My Anglo-Irish father also sought to speak his wife’s dialect. Unlike Mike, Dad was easily frustrated and often referred to ‘Schwyzerduetsch’ as a throat disease – harsh and guttural. ‘Anyway’, he used to exclaim, managing to sound both crabby and defeated, ‘What’s the point? No one understands the language and no one speaks it beyond the German-speaking borders of Switzerland’.
One thing that undoubtedly makes learning Swiss-German challenging is the wide-ranging dialects. Which one should you go for? The gentle, melodic Baernduetsch or the snappy ‘r’ trilling Zueriduetsch? To compound the difficulty of the varying dialects is the absence of a standard orthography.
In the 5th century BC, two Germanic tribes migrated to Switzerland. The Alemanni moved to the north and east and the Burgundians moved to the west. The Alemanni language gradually morphed into Swiss-German and the Burgundians adopted Latin which later became French. Today there are four nationally recognised languages in Switzerland. In a population of 8.6m, 62% speaks Swiss-German, 22% French, 8% Italian and 0.5% Romansh.
Bern, where are ancestors are from, is one of the four fully bilingual cantons. From the age of five, our daughters spent one afternoon a week with the French-speaking Kindergarteners as a way of encouraging early mixing of the two languages. When shopping in our hometown of Biel, you are free to speak in either language. The shopkeeper or the waitress might respond in Schwyzerduetsch or she might speak to you in French. It makes no difference, either to mutual understanding, or to how you are viewed by the other person.
There is no national newspaper, television or radio in Switzerland. The Swiss Broadcasting Corporation is divided into language departments and each of the 26 cantons broadcasts in the local language. It all sounds very well-balanced and friendly and mostly, it is. There is, however, something playfully referred to as the ‘Roestigraben’. Roesti is a Swiss version of a hash brown potato and the ‘graben’ or trench, is a metaphor for the cultural boundary between German and French-speaking cantons. The Roestigraben is often cited when the two groups make different choices in national voting issues.

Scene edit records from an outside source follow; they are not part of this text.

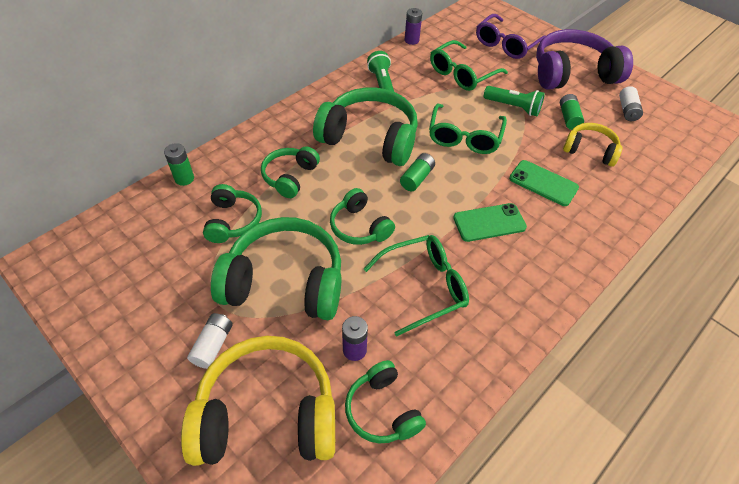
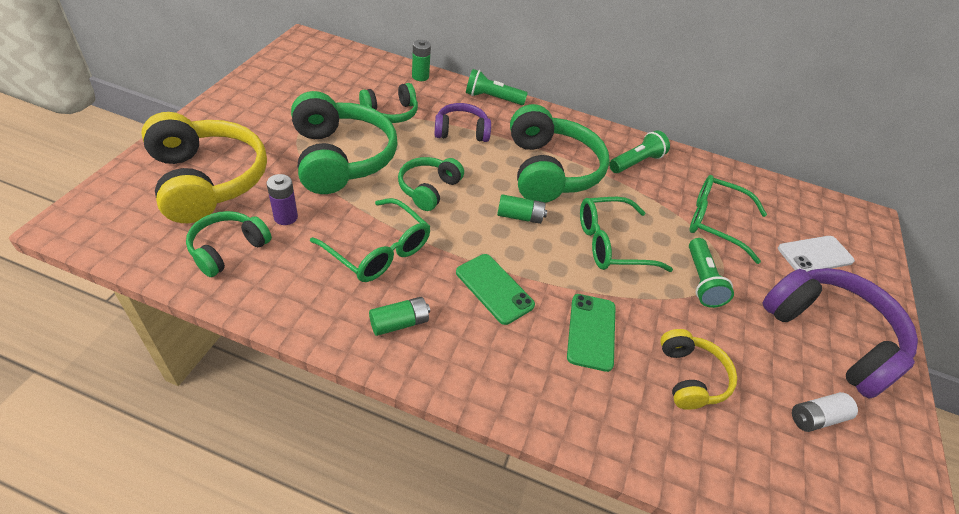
camera: 60 degrees right, 5 degrees down
white battery [187,313,233,369] -> none
green headphones [261,146,320,198] -> purple headphones [434,103,491,142]
purple battery [404,8,422,45] -> none
purple glasses [476,14,546,59] -> white phone [778,236,855,272]
green battery [560,94,584,130] -> green battery moved to [369,297,430,336]
none -> green flashlight [466,69,528,105]

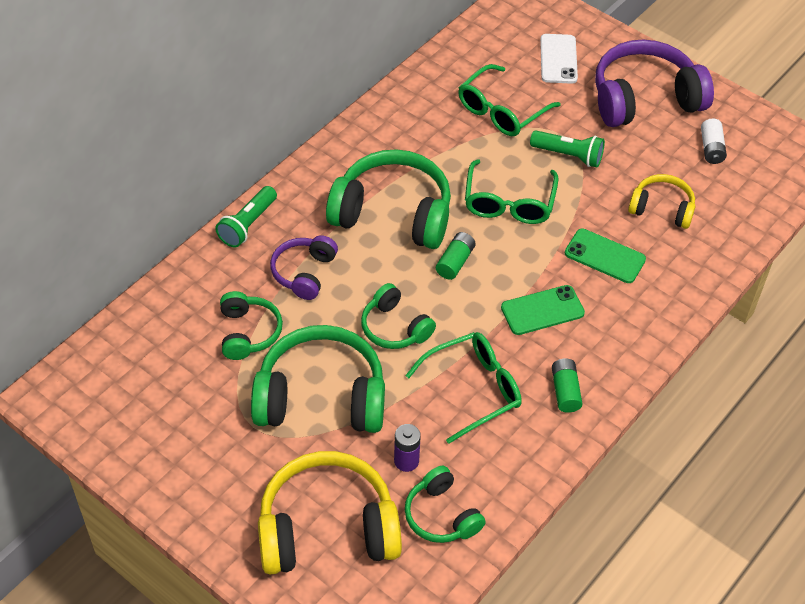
camera: 65 degrees left, 5 degrees up
green battery [412,40,431,81] -> none
green flashlight [609,130,670,173] -> none

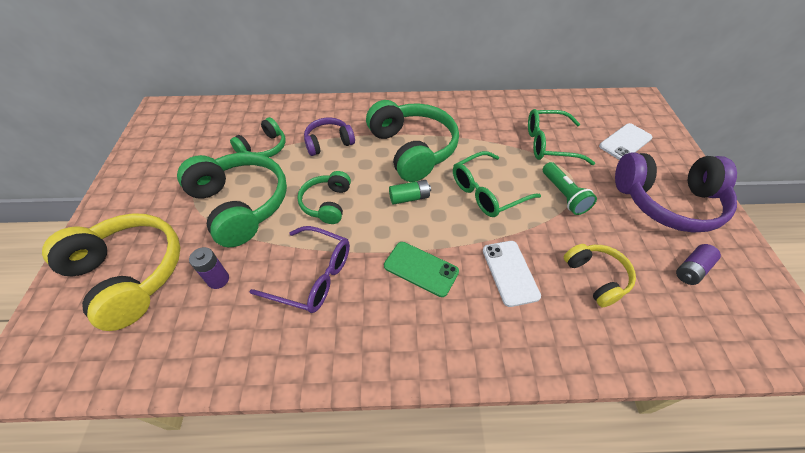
camera: 50 degrees right, 0 degrees up
green flashlight [215,186,277,247] -> none
green glasses [405,332,522,444] -> purple glasses [249,226,350,313]
green headphones [405,466,486,543] -> none
green battery [552,358,582,413] -> none
green phone [565,229,646,283] -> white phone [483,241,541,307]
purple headphones [595,40,714,127] -> purple headphones turned 150 degrees clockwise [615,152,737,233]
white battery [701,118,727,164] -> purple battery [676,244,721,285]

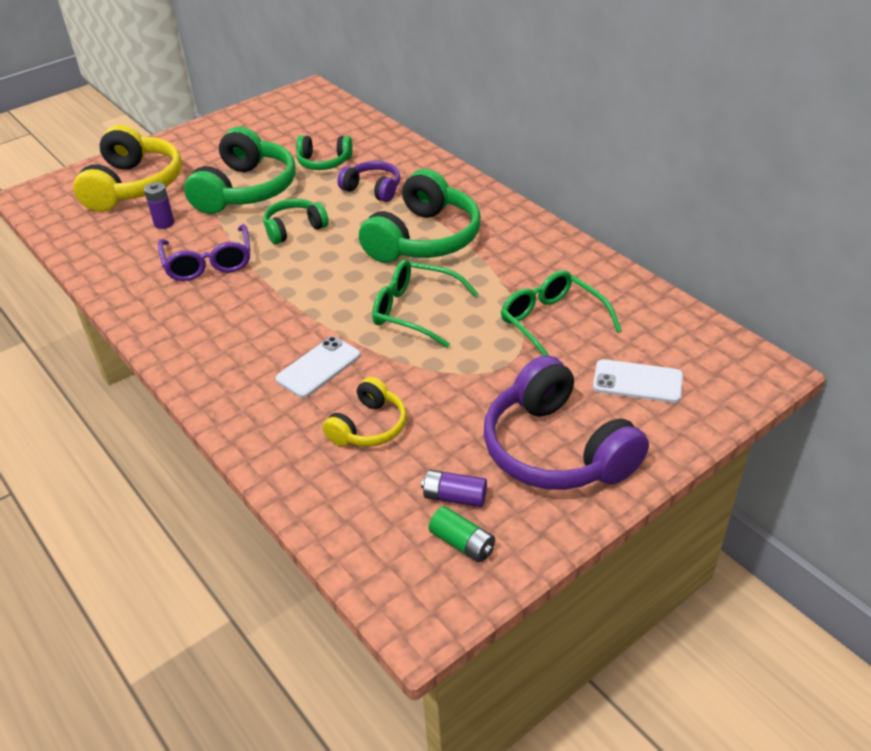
camera: 55 degrees right, 10 degrees down
green phone [384,242,459,297] -> none
green battery [389,180,431,205] -> green battery moved to [429,506,495,562]
green flashlight [543,162,597,215] -> none

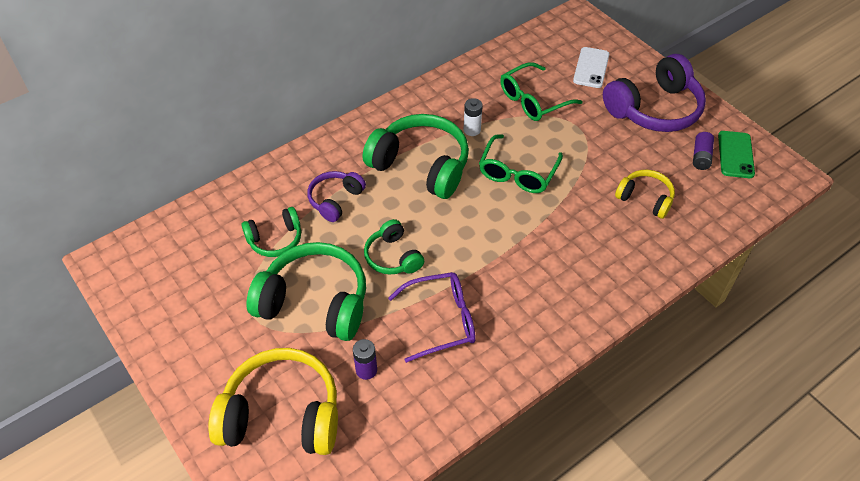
camera: 90 degrees left, 10 degrees up
white phone [275,336,361,398] -> none
green headphones [296,135,353,170] -> green headphones turned 60 degrees clockwise [241,207,301,257]
green battery [429,506,495,562] -> green phone [718,131,755,178]
none -> white battery [464,98,483,136]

In the 1970s when my parents owned an English language school in Kent, the language to master was English because English, rather than German or French, was the international language of business. My father was an outstanding teacher of English. Unfortunately he was not a gifted linguist and never managed to crack what my friend, Kate has described as the ‘fast and complicated language’ that is Schwyzerduetsch. Dad’s linguistic challenges were no doubt amplified by his continued insistence that Swiss-German was not a socially useful language. As a result, my father was unavoidably excluded from conversations that took place between me and my mother as I was growing up.

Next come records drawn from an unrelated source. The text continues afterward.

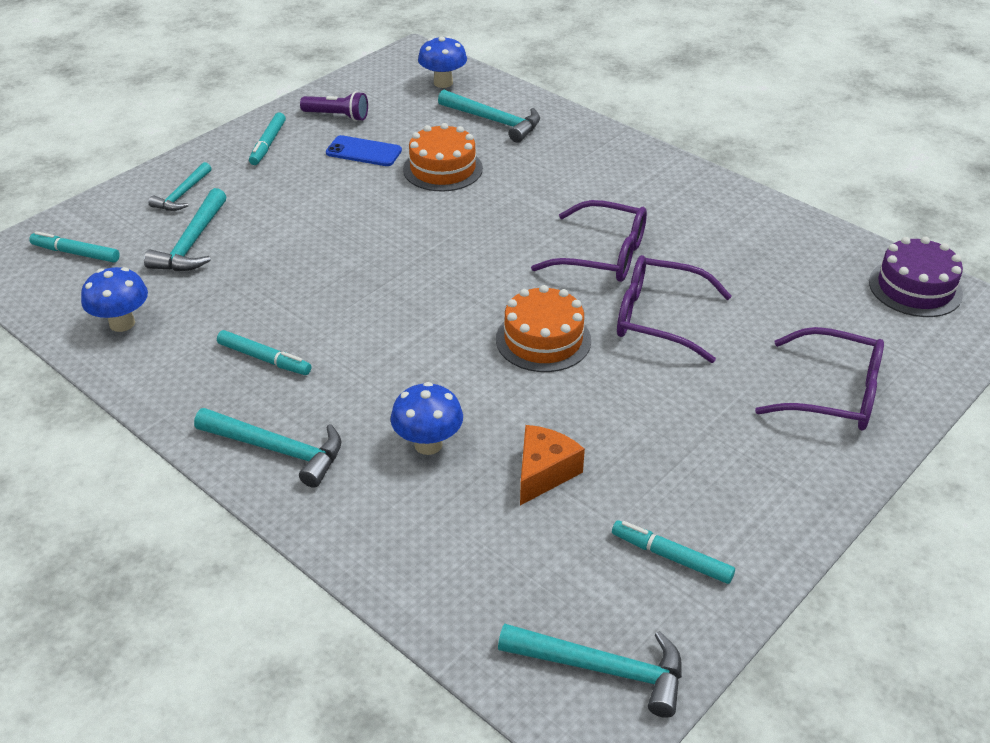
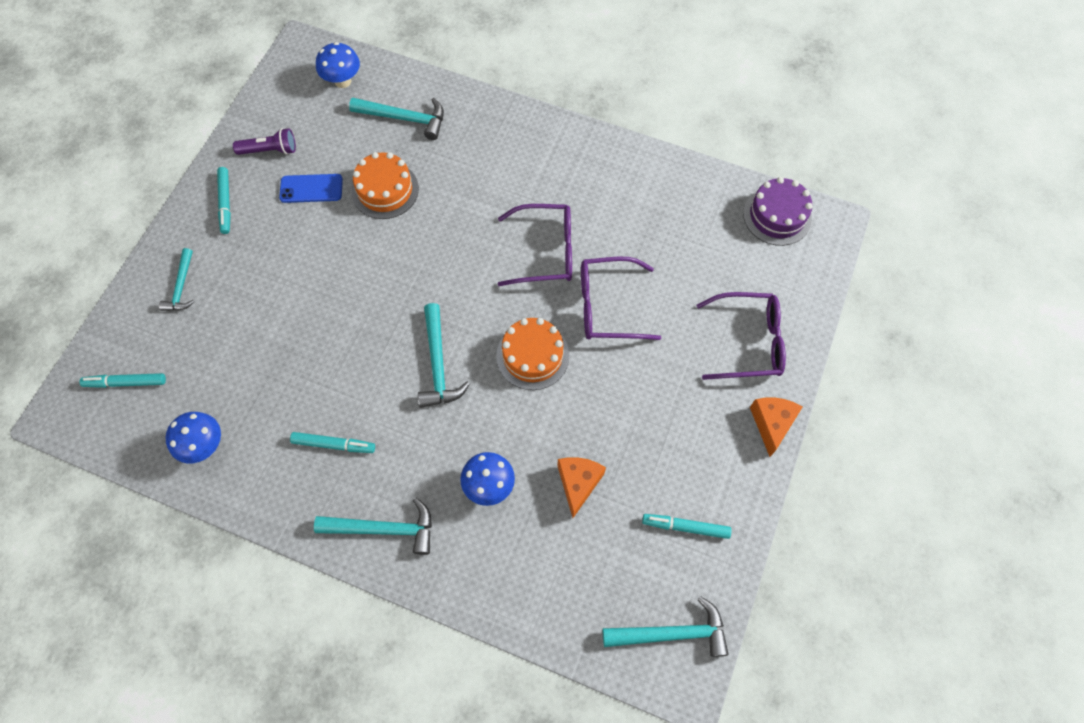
camera: 20 degrees left, 25 degrees up
turquoise hammer [144,188,227,271] -> turquoise hammer moved to [418,303,470,408]
none -> orange cheese [750,398,802,457]

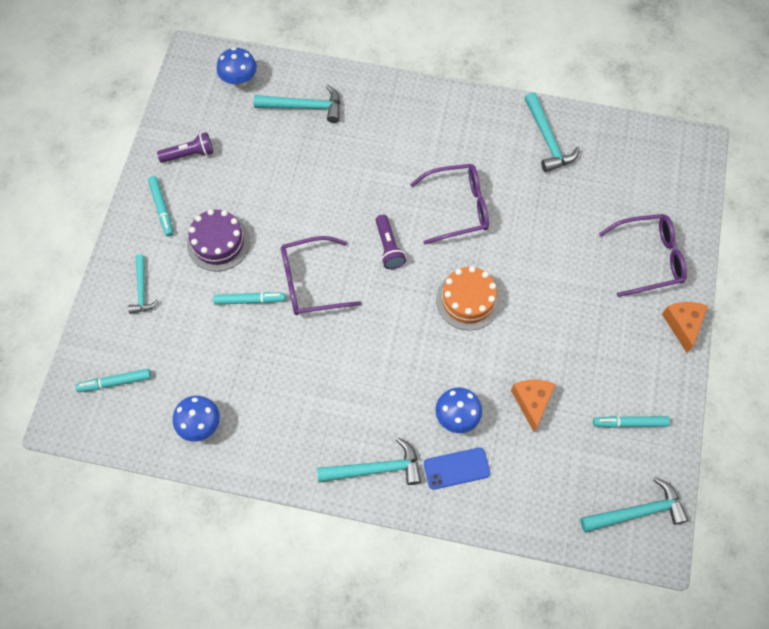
camera: 10 degrees left, 0 degrees up
blue phone [279,174,343,203] -> blue phone moved to [424,447,490,490]
turquoise marker [290,432,375,453] -> turquoise marker moved to [213,292,286,305]
orange cake [351,152,419,219] -> none
turquoise hammer [418,303,470,408] -> turquoise hammer moved to [525,92,580,172]
purple glasses [581,257,661,340] -> purple glasses moved to [281,236,361,315]
purple cake [743,177,813,246] -> purple cake moved to [187,209,250,272]
none -> purple flashlight [376,215,406,269]

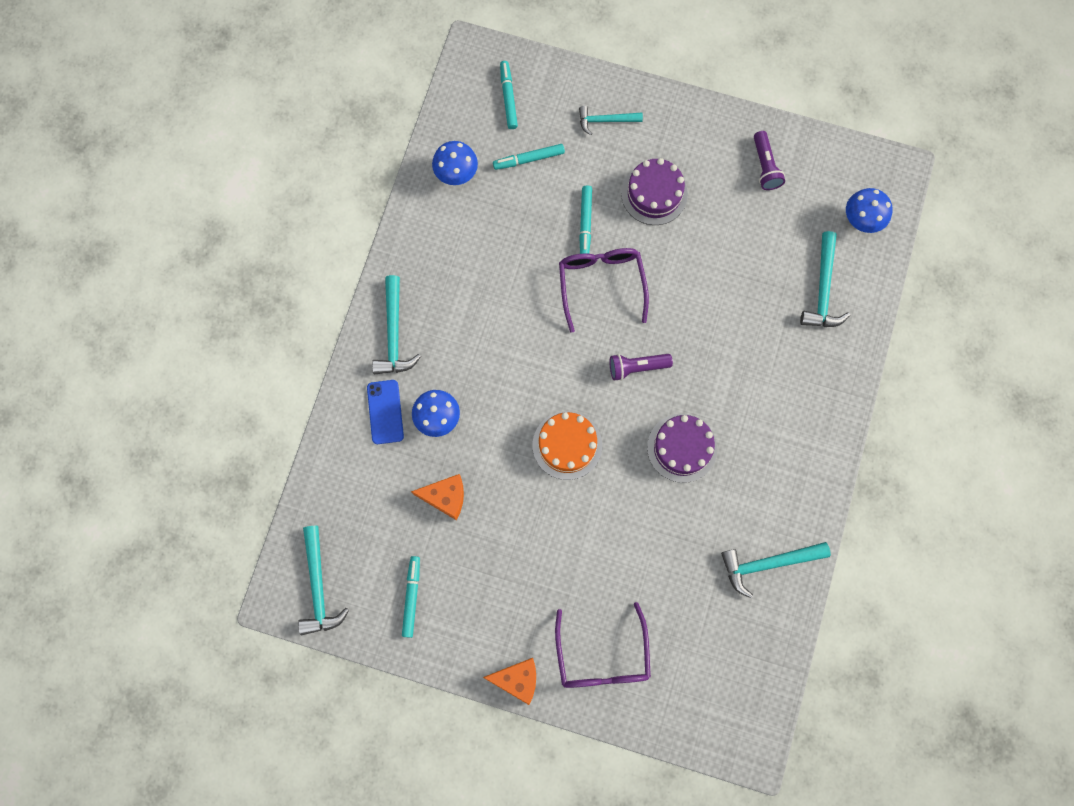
camera: 95 degrees right, 10 degrees up
turquoise marker [148,176,173,237] -> turquoise marker moved to [493,144,565,170]
purple glasses [410,164,489,244] -> purple cake [647,414,717,483]

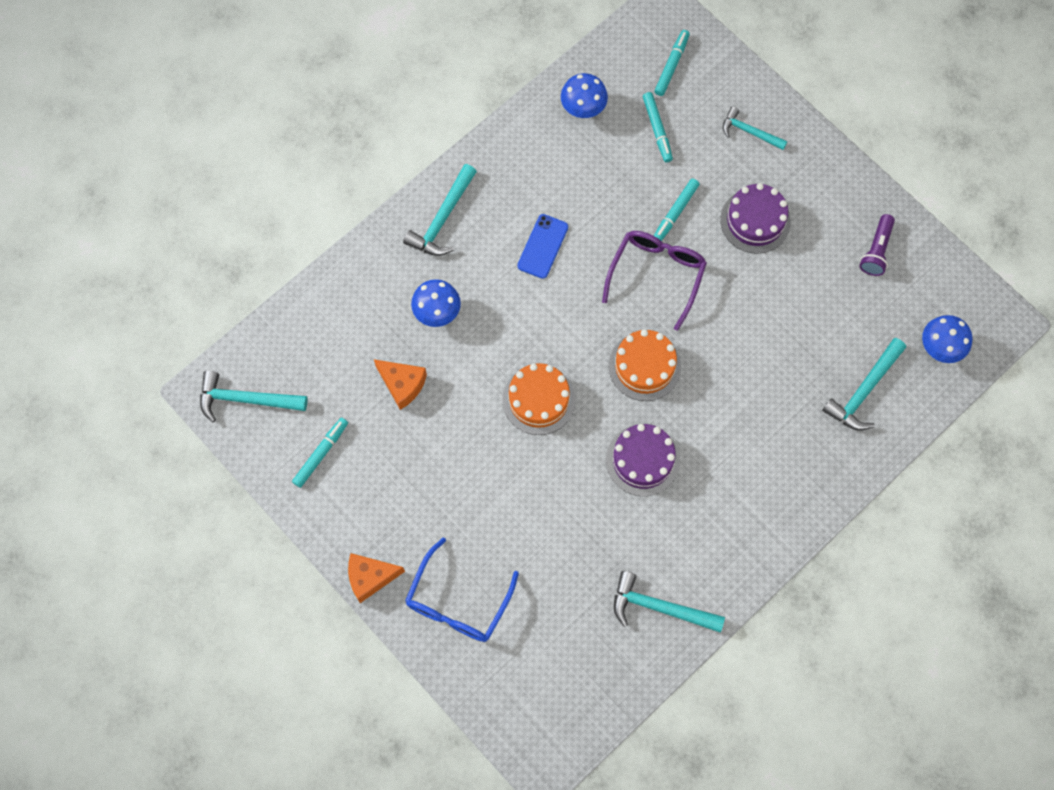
camera: 30 degrees right, 5 degrees down
turquoise hammer [298,526,349,635] -> turquoise hammer turned 75 degrees clockwise [200,371,308,422]
blue phone [367,380,404,444] -> blue phone moved to [517,214,568,279]
orange cheese [483,658,536,705] -> orange cheese turned 135 degrees clockwise [348,553,405,603]
turquoise marker [493,144,565,170] -> turquoise marker turned 120 degrees counterclockwise [643,92,673,162]
purple glasses [555,602,651,688] -> blue glasses [405,537,519,642]
purple flashlight [610,354,673,381] -> orange cake [609,329,681,401]

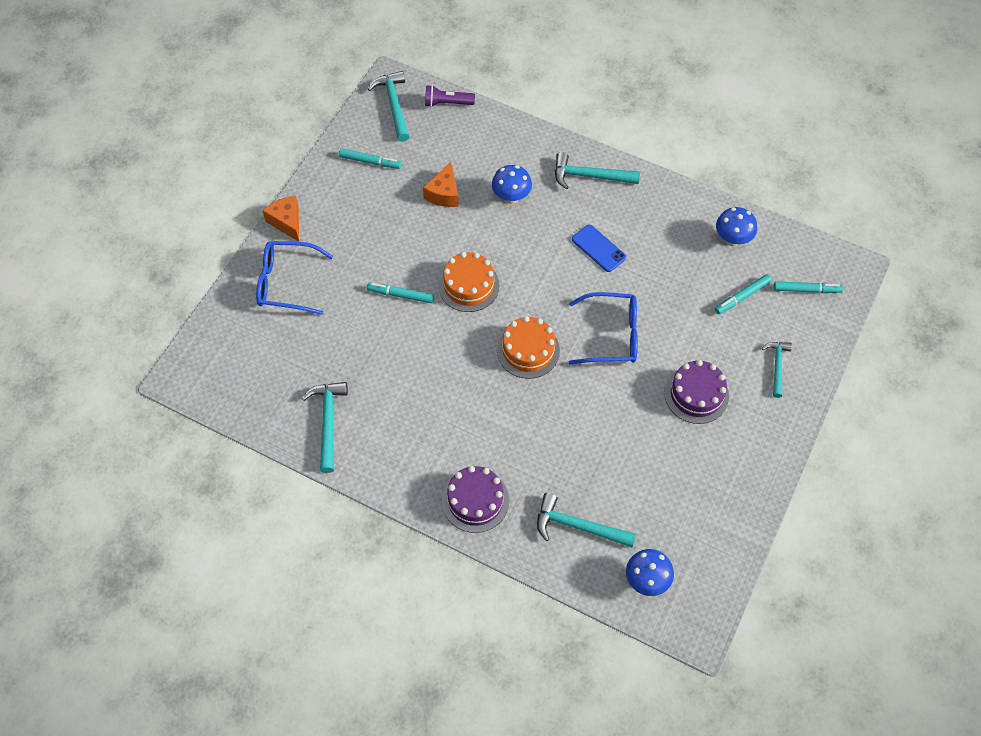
camera: 70 degrees right, 10 degrees down
blue phone [517,214,568,279] -> blue phone turned 45 degrees clockwise [572,225,626,272]
purple glasses [602,231,707,331] -> blue glasses [569,292,638,364]
purple cake [606,424,680,496] -> purple cake moved to [442,466,509,533]
turquoise marker [654,178,699,241] -> turquoise marker moved to [367,283,434,303]
purple flashlight [860,214,895,276] -> purple flashlight moved to [425,85,475,107]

Since the birth of his daughter, five months ago, our son-in-law’s grasp of Swiss-German has improved, particularly in certain areas. He encourages her ‘goerpslis’ (burps), notes her ‘glucksis’ (hiccups) and fuerzlis’ (farts) and listens when his wife speaks and sings to their baby girl. He told me recently that he now gets the gist of what Polly is saying to Thea. Schwyzerduetsch is, in fact, the perfect language for infants as it is richly onomatopoeic and delightfully musical. I am touched by Mike’s thoughtful interest in our mother tongue. I am aware too that our son-in-law’s engagement with Swiss German is valuable, not only from a linguistic point of view but from the perspective of emotional bonding. Thea’s father is including himself in the circle of family communication in ways that my own father was not able to do.